• _Task item_
What is the number of lines in the data below that contain "רוזנטל"? Reply with the number only.

• _Record excerpts_
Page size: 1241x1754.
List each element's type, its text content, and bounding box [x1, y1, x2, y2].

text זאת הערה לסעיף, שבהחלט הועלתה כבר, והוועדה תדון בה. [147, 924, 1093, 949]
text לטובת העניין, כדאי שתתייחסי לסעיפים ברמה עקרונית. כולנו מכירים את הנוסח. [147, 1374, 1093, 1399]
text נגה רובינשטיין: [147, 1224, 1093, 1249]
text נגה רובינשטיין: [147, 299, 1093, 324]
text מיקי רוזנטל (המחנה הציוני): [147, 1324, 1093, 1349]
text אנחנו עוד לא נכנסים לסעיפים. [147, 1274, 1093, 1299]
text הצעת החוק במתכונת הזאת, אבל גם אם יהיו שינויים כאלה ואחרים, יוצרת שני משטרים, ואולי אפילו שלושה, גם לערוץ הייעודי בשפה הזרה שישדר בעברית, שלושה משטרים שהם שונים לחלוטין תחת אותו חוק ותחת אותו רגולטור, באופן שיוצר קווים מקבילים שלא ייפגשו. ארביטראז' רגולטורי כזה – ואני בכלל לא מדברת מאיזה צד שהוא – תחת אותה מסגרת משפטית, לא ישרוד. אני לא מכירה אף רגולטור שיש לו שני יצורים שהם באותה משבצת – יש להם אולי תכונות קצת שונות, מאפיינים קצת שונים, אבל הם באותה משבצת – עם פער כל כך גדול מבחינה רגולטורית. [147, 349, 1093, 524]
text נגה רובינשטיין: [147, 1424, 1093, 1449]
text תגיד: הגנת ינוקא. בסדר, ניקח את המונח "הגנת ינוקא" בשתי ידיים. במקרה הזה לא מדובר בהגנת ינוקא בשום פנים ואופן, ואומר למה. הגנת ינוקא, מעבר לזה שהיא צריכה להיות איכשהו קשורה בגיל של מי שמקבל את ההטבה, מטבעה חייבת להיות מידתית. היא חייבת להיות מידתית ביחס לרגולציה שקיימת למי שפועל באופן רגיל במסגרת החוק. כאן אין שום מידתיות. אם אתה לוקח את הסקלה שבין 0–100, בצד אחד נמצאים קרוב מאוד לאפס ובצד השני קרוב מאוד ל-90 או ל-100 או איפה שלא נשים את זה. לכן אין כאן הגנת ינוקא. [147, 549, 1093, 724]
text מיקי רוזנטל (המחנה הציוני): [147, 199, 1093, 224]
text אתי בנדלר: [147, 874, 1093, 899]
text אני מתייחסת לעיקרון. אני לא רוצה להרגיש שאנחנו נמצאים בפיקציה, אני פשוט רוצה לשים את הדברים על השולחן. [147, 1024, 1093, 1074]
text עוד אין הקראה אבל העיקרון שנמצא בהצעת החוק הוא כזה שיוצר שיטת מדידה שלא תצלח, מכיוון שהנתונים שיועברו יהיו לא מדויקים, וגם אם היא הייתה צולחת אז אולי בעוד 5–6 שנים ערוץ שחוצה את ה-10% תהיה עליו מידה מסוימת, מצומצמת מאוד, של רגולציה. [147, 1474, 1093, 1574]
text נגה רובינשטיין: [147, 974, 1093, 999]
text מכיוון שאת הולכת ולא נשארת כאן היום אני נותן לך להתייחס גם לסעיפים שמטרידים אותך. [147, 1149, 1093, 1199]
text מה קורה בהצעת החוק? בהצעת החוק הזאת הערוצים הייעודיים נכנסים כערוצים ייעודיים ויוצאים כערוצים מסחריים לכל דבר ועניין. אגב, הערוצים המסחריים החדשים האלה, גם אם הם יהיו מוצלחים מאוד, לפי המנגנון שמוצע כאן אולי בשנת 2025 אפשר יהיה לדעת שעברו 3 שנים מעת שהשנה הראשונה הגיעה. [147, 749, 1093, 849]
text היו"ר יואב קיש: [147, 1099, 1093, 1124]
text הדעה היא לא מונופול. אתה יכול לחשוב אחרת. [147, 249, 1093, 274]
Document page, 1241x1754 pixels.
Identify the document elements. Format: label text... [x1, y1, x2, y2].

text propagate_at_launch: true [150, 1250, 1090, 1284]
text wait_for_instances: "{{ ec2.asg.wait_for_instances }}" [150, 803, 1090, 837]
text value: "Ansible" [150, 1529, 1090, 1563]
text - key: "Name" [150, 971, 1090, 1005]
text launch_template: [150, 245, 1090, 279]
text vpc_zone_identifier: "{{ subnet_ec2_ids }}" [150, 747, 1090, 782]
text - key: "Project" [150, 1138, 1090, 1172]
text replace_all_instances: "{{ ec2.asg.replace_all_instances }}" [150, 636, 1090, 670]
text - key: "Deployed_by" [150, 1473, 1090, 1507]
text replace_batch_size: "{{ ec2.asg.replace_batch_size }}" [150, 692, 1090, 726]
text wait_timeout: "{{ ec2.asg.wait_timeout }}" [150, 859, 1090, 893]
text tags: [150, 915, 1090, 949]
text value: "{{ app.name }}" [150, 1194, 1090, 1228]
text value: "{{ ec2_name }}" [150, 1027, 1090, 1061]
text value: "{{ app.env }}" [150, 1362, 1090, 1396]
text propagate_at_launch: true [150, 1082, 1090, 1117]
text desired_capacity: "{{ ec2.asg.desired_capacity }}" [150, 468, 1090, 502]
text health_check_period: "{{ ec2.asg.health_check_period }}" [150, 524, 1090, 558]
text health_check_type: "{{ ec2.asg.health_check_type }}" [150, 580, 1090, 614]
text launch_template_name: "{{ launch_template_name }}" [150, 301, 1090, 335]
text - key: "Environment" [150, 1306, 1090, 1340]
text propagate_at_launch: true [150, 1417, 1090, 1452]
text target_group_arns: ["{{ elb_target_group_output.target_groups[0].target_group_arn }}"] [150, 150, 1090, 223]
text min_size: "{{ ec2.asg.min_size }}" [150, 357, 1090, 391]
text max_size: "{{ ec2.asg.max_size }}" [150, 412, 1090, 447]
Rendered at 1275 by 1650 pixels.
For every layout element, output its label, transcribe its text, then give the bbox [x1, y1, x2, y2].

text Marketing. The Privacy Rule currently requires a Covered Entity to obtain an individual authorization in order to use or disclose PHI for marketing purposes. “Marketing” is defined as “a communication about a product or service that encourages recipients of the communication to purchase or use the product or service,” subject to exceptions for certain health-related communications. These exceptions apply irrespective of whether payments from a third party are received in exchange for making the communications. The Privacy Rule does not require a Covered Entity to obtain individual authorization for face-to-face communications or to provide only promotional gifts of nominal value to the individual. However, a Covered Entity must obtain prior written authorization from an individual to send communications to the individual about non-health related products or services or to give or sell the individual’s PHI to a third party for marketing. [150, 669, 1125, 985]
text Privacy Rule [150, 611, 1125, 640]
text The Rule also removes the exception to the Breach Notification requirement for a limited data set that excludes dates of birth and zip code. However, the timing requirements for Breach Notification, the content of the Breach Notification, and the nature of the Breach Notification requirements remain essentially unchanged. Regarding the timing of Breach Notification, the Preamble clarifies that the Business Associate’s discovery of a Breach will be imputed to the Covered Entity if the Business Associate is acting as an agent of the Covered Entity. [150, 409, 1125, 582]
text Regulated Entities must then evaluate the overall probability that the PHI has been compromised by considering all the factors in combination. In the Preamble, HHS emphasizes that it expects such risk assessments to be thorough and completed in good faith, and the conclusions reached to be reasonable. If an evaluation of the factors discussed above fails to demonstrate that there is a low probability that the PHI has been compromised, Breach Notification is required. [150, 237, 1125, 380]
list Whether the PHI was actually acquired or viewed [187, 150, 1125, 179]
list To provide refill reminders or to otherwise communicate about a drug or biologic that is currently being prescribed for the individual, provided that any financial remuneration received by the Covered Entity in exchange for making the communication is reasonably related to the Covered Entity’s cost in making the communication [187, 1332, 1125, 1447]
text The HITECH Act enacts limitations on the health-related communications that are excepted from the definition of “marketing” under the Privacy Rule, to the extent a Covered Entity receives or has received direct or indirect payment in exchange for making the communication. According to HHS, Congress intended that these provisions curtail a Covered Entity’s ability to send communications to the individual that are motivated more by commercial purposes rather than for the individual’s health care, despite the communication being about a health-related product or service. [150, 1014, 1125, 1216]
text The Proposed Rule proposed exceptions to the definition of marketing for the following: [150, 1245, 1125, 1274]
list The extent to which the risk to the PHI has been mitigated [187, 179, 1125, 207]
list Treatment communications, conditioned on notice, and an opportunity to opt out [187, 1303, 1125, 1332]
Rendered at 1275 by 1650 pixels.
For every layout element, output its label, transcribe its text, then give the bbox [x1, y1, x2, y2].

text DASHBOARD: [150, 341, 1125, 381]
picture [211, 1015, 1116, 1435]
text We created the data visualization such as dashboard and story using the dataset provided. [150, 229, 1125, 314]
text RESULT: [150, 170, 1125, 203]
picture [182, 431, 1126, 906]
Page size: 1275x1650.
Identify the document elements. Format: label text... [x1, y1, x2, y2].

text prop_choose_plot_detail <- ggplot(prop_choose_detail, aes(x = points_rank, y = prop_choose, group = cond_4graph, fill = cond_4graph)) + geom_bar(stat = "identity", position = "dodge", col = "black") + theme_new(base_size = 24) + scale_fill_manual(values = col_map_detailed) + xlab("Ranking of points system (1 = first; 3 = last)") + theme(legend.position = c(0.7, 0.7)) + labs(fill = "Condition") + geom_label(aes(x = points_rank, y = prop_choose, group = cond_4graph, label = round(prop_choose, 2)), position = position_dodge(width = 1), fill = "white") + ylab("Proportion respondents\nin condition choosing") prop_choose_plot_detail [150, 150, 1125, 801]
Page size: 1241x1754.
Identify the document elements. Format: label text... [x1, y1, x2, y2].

• _Completed task_
2